Section 6661 provides an addition to tax of 25 percent of the amount of any underpayment which is attributable to a substantial understatement of income tax. Sec. 6661(a). An understatement of income tax is substantial if it exceeds the greater of 10 percent of the tax required to be shown on the return for the taxable year or $5,000. Sec. 6661(b)(1)(A). The understatement of income tax on petitioners' 1982 return is in excess of these limits and petitioners have not shown that any part of the underpayment should be reduced pursuant to section 6661(b)(2)(B). Consequently, petitioners are liable for the addition to tax under section 6661 for such year.
(6) Self-Employment Tax.
Section 1401 imposes a tax on an individual's net earnings from self-employment. The term "net earnings from self-employment" is defined as the gross income derived by an individual from any trade or business less any allowable deductions attributable to such trade or business. Sec. 1402(a). To be engaged in a trade or business within the meaning of section 1402(a) an individual must be involved in an activity with continuity and regularity; and his primary purpose for engaging in the activity must be for income or profit. Commissioner v. Groetzinger [87-1 USTC ╤ 9191], 480 U.S. 23, 35 (1987). Petitioner is an admitted author and instructor. He has written several books on Yoga and related subjects from which he has received royalties. During the years under consideration petitioner was regularly and continuously engaged in teaching Yoga workshops which produced substantial income. We have concluded hereinbefore that the deposits made to YUC's bank accounts which represent receipts from book royalties and Yoga workshops constitute income attributable to petitioner rather than YUC. Therefore all such income is self-employment income to petitioner which is subject to self-employment tax under section 1401.
(7) Additional Interest Under Section 6621(c).

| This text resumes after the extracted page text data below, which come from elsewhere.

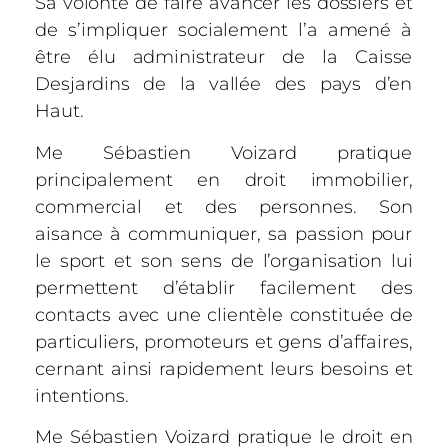
Sa volonté de faire avancer les dossiers et
de s’impliquer socialement l’a amené à
être élu administrateur de la Caisse
Desjardins de la vallée des pays d’en
Haut.
Me Sébastien Voizard pratique
principalement en droit immobilier,
commercial et des personnes. Son
aisance à communiquer, sa passion pour
le sport et son sens de l’organisation lui
permettent d’établir facilement des
contacts avec une clientèle constituée de
particuliers, promoteurs et gens d’affaires,
cernant ainsi rapidement leurs besoins et
intentions.
Me Sébastien Voizard pratique le droit en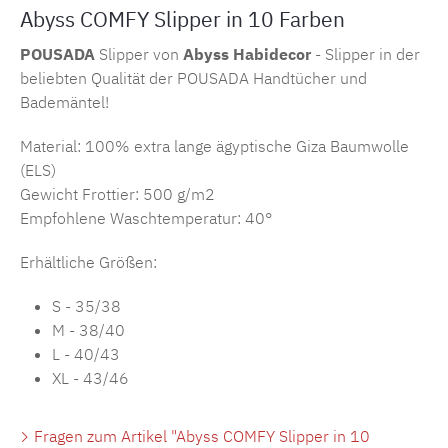
Abyss COMFY Slipper in 10 Farben
POUSADA
Slipper von
Abyss Habidecor
- Slipper in der
beliebten Qualität der POUSADA Handtücher und
Bademäntel!
Material: 100% extra lange ägyptische Giza Baumwolle
(ELS)
Gewicht Frottier: 500 g/m2
Empfohlene Waschtemperatur: 40°
Erhältliche Größen:
S - 35/38
M - 38/40
L - 40/43
XL - 43/46
Fragen zum Artikel "Abyss COMFY Slipper in 10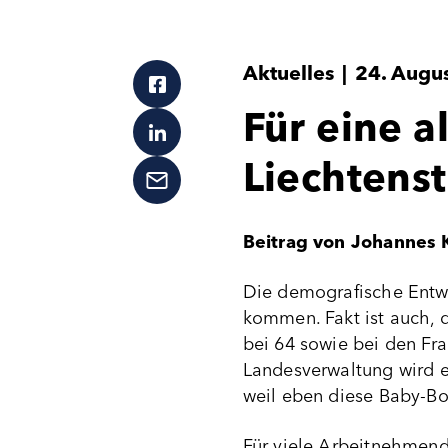
Aktuelles
|
24. Augu
Für eine a
Liechtenst
Beitrag von Johannes 
Die demografische Entwi
kommen. Fakt ist auch, d
bei 64 sowie bei den Fra
Landesverwaltung wird e
weil eben diese Baby-Bo
Für viele Arbeitnehmende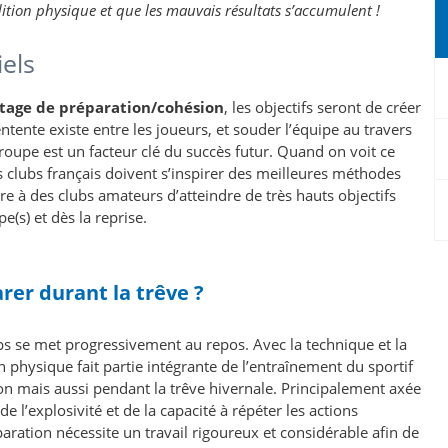
ition physique et que les mauvais résultats s’accumulent !
els
tage de préparation/cohésion
, les objectifs seront de créer
ente existe entre les joueurs, et souder l’équipe au travers
 groupe est un facteur clé du succès futur. Quand on voit ce
clubs français doivent s’inspirer des meilleures méthodes
re à des clubs amateurs d’atteindre de très hauts objectifs
(s) et dès la reprise.
rer durant la trêve ?
rps se met progressivement au repos. Avec la technique et la
n physique fait partie intégrante de l’entraînement du sportif
on mais aussi pendant la trêve hivernale. Principalement axée
 l’explosivité et de la capacité à répéter les actions
aration nécessite un travail rigoureux et considérable afin de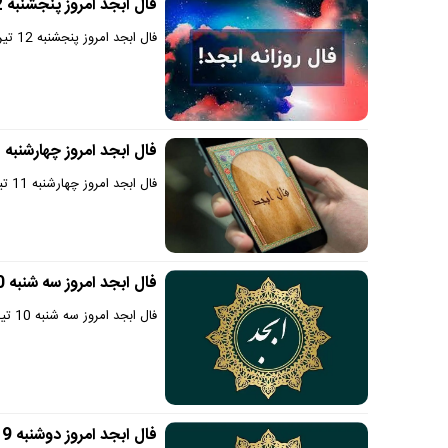
فال ابجد امروز پنجشنبه 12 تیر 1404 | ملاقات مهمی خواهید داشت
فال ابجد امروز پنجشنبه 12 تیر 1404 را در سایت دیجی سرگرمی بخوانید.
فال ابجد امروز چهارشنبه 11 تیر 1404 | انرژی مثبت شما دیگران را جذب خواهد کرد
فال ابجد امروز چهارشنبه 11 تیر 1404 را در سایت دیجی سرگرمی بخوانید.
فال ابجد امروز سه شنبه 10 تیر 1404 | کارهای نیمه‌تمام را به پایان برسانید !
فال ابجد امروز سه شنبه 10 تیر 1404 را در سایت دیجی سرگرمی بخوانید.
فال ابجد امروز دوشنبه 9 تیر 1404 | موفقیت و درخشش از آن شماست !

Respondent contends that the purported assignments of royalty income to YUC constitute tax motivated transactions which resulted in substantial underpayments in tax by petitioners; and consequently, they are liable for the additional interest provided by section 6621(c) for the years in issue. We have previously concluded from the record as a whole that respondent has proven that the purported assignments were sham transactions without economic substance. See Patin v. Commissioner [Dec. 43,877], 88 T.C. 1086, 1128-1129 (1987). Therefore, petitioners are liable for the additional interest provided by section 6621 on the underpayments in tax attributable to such transactions.
(8) Damages Under Section 6673.
Under section 6673 we are authorized to award damages to the United States if a taxpayer's position is frivolous or groundless, if the taxpayer instituted or maintained the proceeding primarily for delay, or if the taxpayer unreasonably failed to pursue available administrative remedies. From the record as a whole we are convinced and so find that petitioners' positions herein were not entirely frivolous and groundless, that this proceeding was not instituted or maintained primarily for delay, or that petitioners unreasonably failed to pursue administrative remedies. Therefore an award of damages pursuant to section 6673 is not appropriate.
Decisions will be entered under Rule 155.